[WORKING DATA Boundary: Start]

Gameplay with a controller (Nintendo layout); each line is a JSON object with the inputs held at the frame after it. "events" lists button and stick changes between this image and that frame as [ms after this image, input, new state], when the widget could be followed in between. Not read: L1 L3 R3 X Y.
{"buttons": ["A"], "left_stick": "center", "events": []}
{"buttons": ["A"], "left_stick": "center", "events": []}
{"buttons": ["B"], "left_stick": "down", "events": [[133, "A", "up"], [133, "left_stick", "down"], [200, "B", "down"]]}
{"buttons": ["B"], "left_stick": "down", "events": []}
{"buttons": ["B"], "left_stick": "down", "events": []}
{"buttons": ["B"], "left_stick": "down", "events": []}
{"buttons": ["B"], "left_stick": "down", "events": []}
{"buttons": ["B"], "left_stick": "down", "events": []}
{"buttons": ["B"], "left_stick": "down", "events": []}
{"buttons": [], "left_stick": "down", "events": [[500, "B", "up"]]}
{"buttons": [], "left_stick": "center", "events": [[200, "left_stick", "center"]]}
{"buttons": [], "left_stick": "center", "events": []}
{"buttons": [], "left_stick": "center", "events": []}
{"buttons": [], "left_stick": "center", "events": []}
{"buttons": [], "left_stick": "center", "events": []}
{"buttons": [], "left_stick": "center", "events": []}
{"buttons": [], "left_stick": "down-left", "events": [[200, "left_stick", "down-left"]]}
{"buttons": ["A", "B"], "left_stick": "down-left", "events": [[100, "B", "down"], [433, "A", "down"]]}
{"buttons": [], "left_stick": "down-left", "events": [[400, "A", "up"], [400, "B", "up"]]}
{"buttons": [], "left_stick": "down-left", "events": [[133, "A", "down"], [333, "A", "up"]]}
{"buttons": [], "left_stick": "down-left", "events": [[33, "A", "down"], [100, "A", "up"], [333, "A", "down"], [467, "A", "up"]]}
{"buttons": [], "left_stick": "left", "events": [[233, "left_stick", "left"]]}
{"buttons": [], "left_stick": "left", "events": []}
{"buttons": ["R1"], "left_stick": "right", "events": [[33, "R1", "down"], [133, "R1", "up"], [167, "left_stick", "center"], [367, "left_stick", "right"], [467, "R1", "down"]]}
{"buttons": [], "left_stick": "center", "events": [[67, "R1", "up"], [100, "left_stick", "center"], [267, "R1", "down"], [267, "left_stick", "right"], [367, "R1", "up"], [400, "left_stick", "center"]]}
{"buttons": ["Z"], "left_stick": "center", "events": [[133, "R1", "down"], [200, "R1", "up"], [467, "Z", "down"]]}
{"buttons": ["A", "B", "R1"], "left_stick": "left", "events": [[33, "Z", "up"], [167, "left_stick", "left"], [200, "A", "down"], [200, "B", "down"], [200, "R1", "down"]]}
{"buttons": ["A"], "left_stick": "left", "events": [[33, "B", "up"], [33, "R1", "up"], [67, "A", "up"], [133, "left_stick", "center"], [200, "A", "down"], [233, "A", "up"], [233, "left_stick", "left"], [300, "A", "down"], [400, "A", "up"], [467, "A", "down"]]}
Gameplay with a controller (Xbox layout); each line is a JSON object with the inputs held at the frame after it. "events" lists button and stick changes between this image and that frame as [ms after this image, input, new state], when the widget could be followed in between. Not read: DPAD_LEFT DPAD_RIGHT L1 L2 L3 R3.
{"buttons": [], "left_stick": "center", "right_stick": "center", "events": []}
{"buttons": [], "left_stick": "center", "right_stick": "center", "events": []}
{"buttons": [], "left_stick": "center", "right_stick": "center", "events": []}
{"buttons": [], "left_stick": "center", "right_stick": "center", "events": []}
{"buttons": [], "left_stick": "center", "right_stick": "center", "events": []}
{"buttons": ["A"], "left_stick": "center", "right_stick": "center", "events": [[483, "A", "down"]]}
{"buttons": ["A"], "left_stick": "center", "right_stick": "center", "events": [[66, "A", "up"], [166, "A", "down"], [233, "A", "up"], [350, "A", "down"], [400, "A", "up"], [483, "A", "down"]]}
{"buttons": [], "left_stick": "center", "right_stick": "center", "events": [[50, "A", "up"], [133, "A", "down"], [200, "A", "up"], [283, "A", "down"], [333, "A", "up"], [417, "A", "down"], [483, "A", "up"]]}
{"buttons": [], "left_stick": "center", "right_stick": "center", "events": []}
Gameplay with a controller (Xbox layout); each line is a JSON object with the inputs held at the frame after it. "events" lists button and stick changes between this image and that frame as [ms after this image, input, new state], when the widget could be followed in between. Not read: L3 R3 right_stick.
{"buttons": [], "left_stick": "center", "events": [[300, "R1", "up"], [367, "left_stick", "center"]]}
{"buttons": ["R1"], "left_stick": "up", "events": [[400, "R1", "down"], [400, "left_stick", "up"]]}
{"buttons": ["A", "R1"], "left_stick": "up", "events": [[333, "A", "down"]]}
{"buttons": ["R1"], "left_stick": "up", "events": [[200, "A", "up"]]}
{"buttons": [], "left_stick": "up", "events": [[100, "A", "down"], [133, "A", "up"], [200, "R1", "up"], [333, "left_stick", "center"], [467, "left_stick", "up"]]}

[WORKING DATA Boundary: End]

» **EXERCISE DESCRIPTION**
Each of the entries must be set down exactly, none omitted.

» **WRITTEN SOLUTION**
Gameplay with a controller (Nintendo layout); each line is a JSON object with the inputs held at the frame after it. "events" lists button and stick changes between this image and that frame as [ms after this image, input, new state], when the widget could be followed in between. Not read: L1 L3 R3 X Y.
{"buttons": ["A"], "left_stick": "center", "events": []}
{"buttons": ["A"], "left_stick": "center", "events": []}
{"buttons": ["B"], "left_stick": "down", "events": [[133, "A", "up"], [133, "left_stick", "down"], [200, "B", "down"]]}
{"buttons": ["B"], "left_stick": "down", "events": []}
{"buttons": ["B"], "left_stick": "down", "events": []}
{"buttons": ["B"], "left_stick": "down", "events": []}
{"buttons": ["B"], "left_stick": "down", "events": []}
{"buttons": ["B"], "left_stick": "down", "events": []}
{"buttons": ["B"], "left_stick": "down", "events": []}
{"buttons": [], "left_stick": "down", "events": [[500, "B", "up"]]}
{"buttons": [], "left_stick": "center", "events": [[200, "left_stick", "center"]]}
{"buttons": [], "left_stick": "center", "events": []}
{"buttons": [], "left_stick": "center", "events": []}
{"buttons": [], "left_stick": "center", "events": []}
{"buttons": [], "left_stick": "center", "events": []}
{"buttons": [], "left_stick": "center", "events": []}
{"buttons": [], "left_stick": "down-left", "events": [[200, "left_stick", "down-left"]]}
{"buttons": ["A", "B"], "left_stick": "down-left", "events": [[100, "B", "down"], [433, "A", "down"]]}
{"buttons": [], "left_stick": "down-left", "events": [[400, "A", "up"], [400, "B", "up"]]}
{"buttons": [], "left_stick": "down-left", "events": [[133, "A", "down"], [333, "A", "up"]]}
{"buttons": [], "left_stick": "down-left", "events": [[33, "A", "down"], [100, "A", "up"], [333, "A", "down"], [467, "A", "up"]]}
{"buttons": [], "left_stick": "left", "events": [[233, "left_stick", "left"]]}
{"buttons": [], "left_stick": "left", "events": []}
{"buttons": ["R1"], "left_stick": "right", "events": [[33, "R1", "down"], [133, "R1", "up"], [167, "left_stick", "center"], [367, "left_stick", "right"], [467, "R1", "down"]]}
{"buttons": [], "left_stick": "center", "events": [[67, "R1", "up"], [100, "left_stick", "center"], [267, "R1", "down"], [267, "left_stick", "right"], [367, "R1", "up"], [400, "left_stick", "center"]]}
{"buttons": ["Z"], "left_stick": "center", "events": [[133, "R1", "down"], [200, "R1", "up"], [467, "Z", "down"]]}
{"buttons": ["A", "B", "R1"], "left_stick": "left", "events": [[33, "Z", "up"], [167, "left_stick", "left"], [200, "A", "down"], [200, "B", "down"], [200, "R1", "down"]]}
{"buttons": ["A"], "left_stick": "left", "events": [[33, "B", "up"], [33, "R1", "up"], [67, "A", "up"], [133, "left_stick", "center"], [200, "A", "down"], [233, "A", "up"], [233, "left_stick", "left"], [300, "A", "down"], [400, "A", "up"], [467, "A", "down"]]}
Gameplay with a controller (Xbox layout); each line is a JSON object with the inputs held at the frame after it. "events" lists button and stick changes between this image and that frame as [ms after this image, input, new state], when the widget could be followed in between. Not read: DPAD_LEFT DPAD_RIGHT L1 L2 L3 R3.
{"buttons": [], "left_stick": "center", "right_stick": "center", "events": []}
{"buttons": [], "left_stick": "center", "right_stick": "center", "events": []}
{"buttons": [], "left_stick": "center", "right_stick": "center", "events": []}
{"buttons": [], "left_stick": "center", "right_stick": "center", "events": []}
{"buttons": [], "left_stick": "center", "right_stick": "center", "events": []}
{"buttons": ["A"], "left_stick": "center", "right_stick": "center", "events": [[483, "A", "down"]]}
{"buttons": ["A"], "left_stick": "center", "right_stick": "center", "events": [[66, "A", "up"], [166, "A", "down"], [233, "A", "up"], [350, "A", "down"], [400, "A", "up"], [483, "A", "down"]]}
{"buttons": [], "left_stick": "center", "right_stick": "center", "events": [[50, "A", "up"], [133, "A", "down"], [200, "A", "up"], [283, "A", "down"], [333, "A", "up"], [417, "A", "down"], [483, "A", "up"]]}
{"buttons": [], "left_stick": "center", "right_stick": "center", "events": []}
Gameplay with a controller (Xbox layout); each line is a JSON object with the inputs held at the frame after it. "events" lists button and stick changes between this image and that frame as [ms after this image, input, new state], when the widget could be followed in between. Not read: L3 R3 right_stick.
{"buttons": [], "left_stick": "center", "events": [[300, "R1", "up"], [367, "left_stick", "center"]]}
{"buttons": ["R1"], "left_stick": "up", "events": [[400, "R1", "down"], [400, "left_stick", "up"]]}
{"buttons": ["A", "R1"], "left_stick": "up", "events": [[333, "A", "down"]]}
{"buttons": ["R1"], "left_stick": "up", "events": [[200, "A", "up"]]}
{"buttons": [], "left_stick": "up", "events": [[100, "A", "down"], [133, "A", "up"], [200, "R1", "up"], [333, "left_stick", "center"], [467, "left_stick", "up"]]}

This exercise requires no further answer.